Pension program explained

THE BALTIMORE SUN

One of the three trustees who set up a controversial Prince George's County pension program said yesterday that it was never intended to benefit top officials who left county government for political reasons.

Eric M. Tucker, the county's former finance director, said the program -- which provides generous early pension benefits for employees forced from their jobs -- was designed only to help workers threatened by layoffs.

"I anticipated this benefit was going to be for people who were laid off for downsizing," said Mr. Tucker, now finance director of Detroit.

"That was it. Any other benefits derived from this are opportunistic," Mr. Tucker said.

The county program has been under fire since it was disclosed last month that Gov. Parris N. Glendening, the former Prince George's County executive, and three top aides stood to collect early pensions because they had been "involuntarily separated" from county service.

The three aides, who were political appointees of Mr. Glendening's in Upper Marlboro, qualified for benefits under the program because he asked them to resign late last year to make room for the incoming county administration.

They quickly followed their boss into high-ranking jobs in Maryland government.

County attorneys said Mr. Glendening was eligible for the early pension because term limits prohibited him from seeking another term as county executive.

Mr. Glendening, however, acknowledges that he had long planned not to seek re-election and instead to run for governor.

The governor and his aides have since announced they will forgo the pension payments, which ranged from about $15,000 to $23,000 a year, and related benefits until they reach the usual retirement age of 55 or leave state service.

Mr. Tucker, who chaired the pension board, said he did not know at the time he approved the plan that political appointees and elected officials such as Mr. Glendening would benefit from the involuntary separation provision.

In retrospect, he said the provision "is suspiciously generous."

Mr. Tucker left his job in Prince George's County last summer after a public disagreement with Mr. Glendening over a decision to reassign another county official. He said yesterday that those differences did not influence his comments.

"There's nothing negative that I'm saying that is not accurate," he said.

His comments yesterday marked the first time an official involved in the pension program has publicly criticized the way it came to be used.

Mr. Tucker's recollection of the intent of the early-pension program is at odds with the plans two other former trustees.

They have said that although it was indeed designed to protect senior employees from layoffs, they also realized it would also apply to top officials leaving government for political reasons.

Frank W. Stegman, the county's former labor commissioner, said he understood that that senior appointees would be eligible for the benefits if they lost their jobs with a change in administration.

"It was intended for any plan participant who was involuntarily terminated with 15 years or more of service.
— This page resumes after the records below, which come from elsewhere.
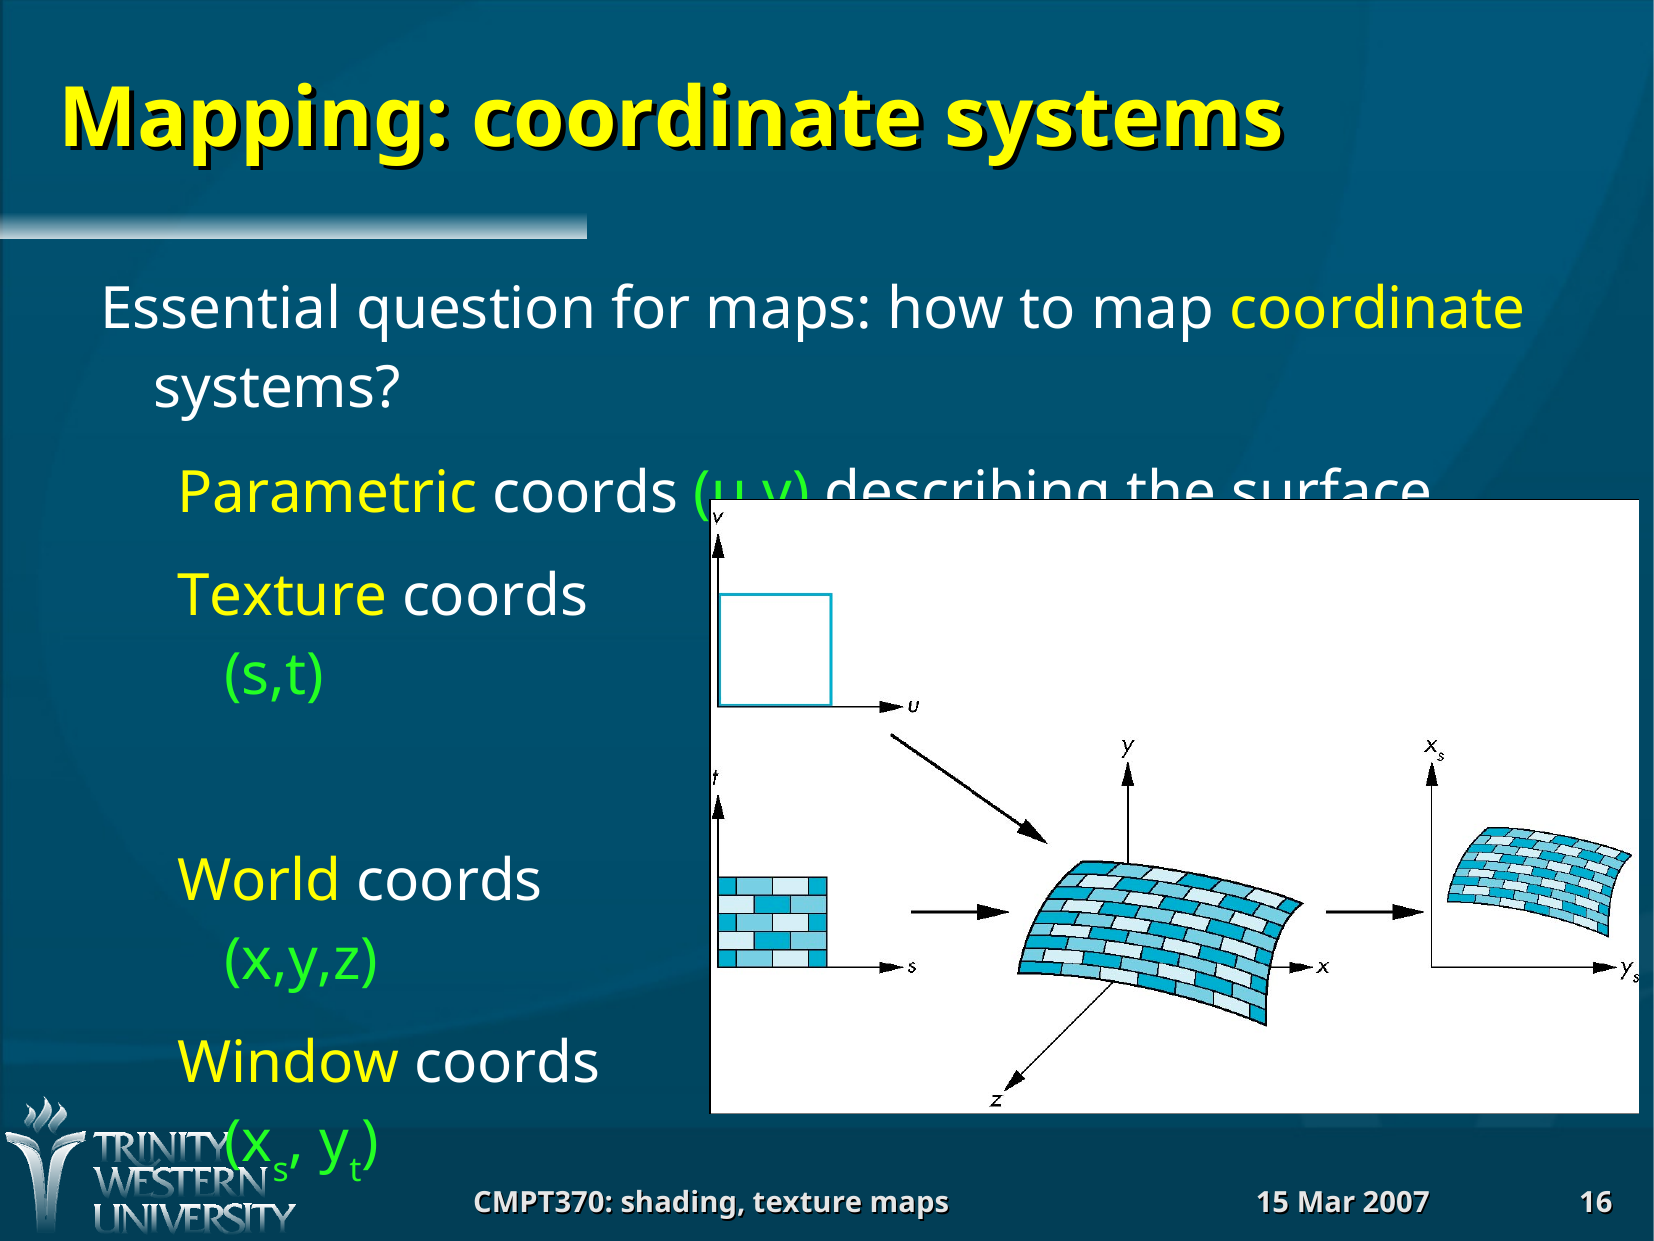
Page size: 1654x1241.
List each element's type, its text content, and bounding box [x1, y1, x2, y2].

picture [0, 233, 586, 238]
title Mapping: coordinate systems [59, 27, 1548, 201]
picture [710, 499, 1654, 1126]
list Essential question for maps: how to map coordinate systems? Parametric coords (u,v) describing the surface Texture coords (s,t) World coords (x,y,z) Window coords (xs, yt) [82, 266, 1571, 1094]
picture [0, 214, 586, 232]
picture [38, 1227, 54, 1232]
Appointees were participants in the plan," Mr. Stegman said, meaning that they, too, were eligible for early benefits.

"It didn't come as a total shock to me that the 'involuntarily separation' was applicable to appointed officials, but it wasn't the focus of what we were trying to accomplish when we did it," said Michael J. Knapp, the county's former personnel officer.

Mr. Knapp said he did not know exactly when or how the provision came to apply to elected officials.

"When we did this, we were looking for ways to save our employees; we weren't looking for ways to protect anyone's future interests," he said.

Mr. Glendening has nominated Mr. Knapp as personnel secretary for the state and Mr. Stegman as secretary of labor, licensing and regulation.

Apprised of Mr. Tucker's statements yesterday, Mr. Glendening

said, "That's his interpretation. That's what's great about America, we all have interpretations."

Mr. Stegman said: "I don't know what Eric's understanding of the intent was. He was chairman of the board of trustees and he approved everything along with [Mr. Knapp] and myself.

"He's never expressed any concern to me about it."

By all accounts, the pension trustees established the "involuntary separation" provision in 1992 to provide security for senior employees at a time when the county anticipated hundreds of layoffs.

Under the provision, employees who were "involuntarily separated" could receive early pension payments worth 50 percent more money per year than if they had left government voluntarily.

In addition to Mr. Knapp, the other aides eligible for the early pension benefits were Major F. Riddick Jr., now the governor's chief of staff, and Michele T. Rozner, a deputy chief of staff.

Despite giving up the benefits, they and the governor insisted that they had followed the law and done nothing wrong.

"I am unhappy that an effort has been made to discredit these professionals," Mr. Glendening said last week.

"They earned the benefit that they have agreed to forgo in the interest of public service."

Meanwhile, the Prince George's County Council yesterday began its inquiry into the pension plan. Council members did not discuss the propriety of Mr. Glendening and his aides qualifying for the early benefits.

But Walter H. Maloney, a newly elected council member, accused county officials of requesting preordained legal opinions to justify increased benefits and pension payments to elected officials.

"The opinions I read indicate that they are finger-licking good," said Mr. Maloney, who once served as the county's chief attorney.

Only one member of the public stepped forward to speak at the 2 1/2 -hour hearing.

Diane Hickok, a 38-year-old nurse from Upper Marlboro, said she was outraged by disclosure of the pensions and related benefits.

"What now exists is clearly excessive and abusive to the taxpayer," Ms. Hickok said.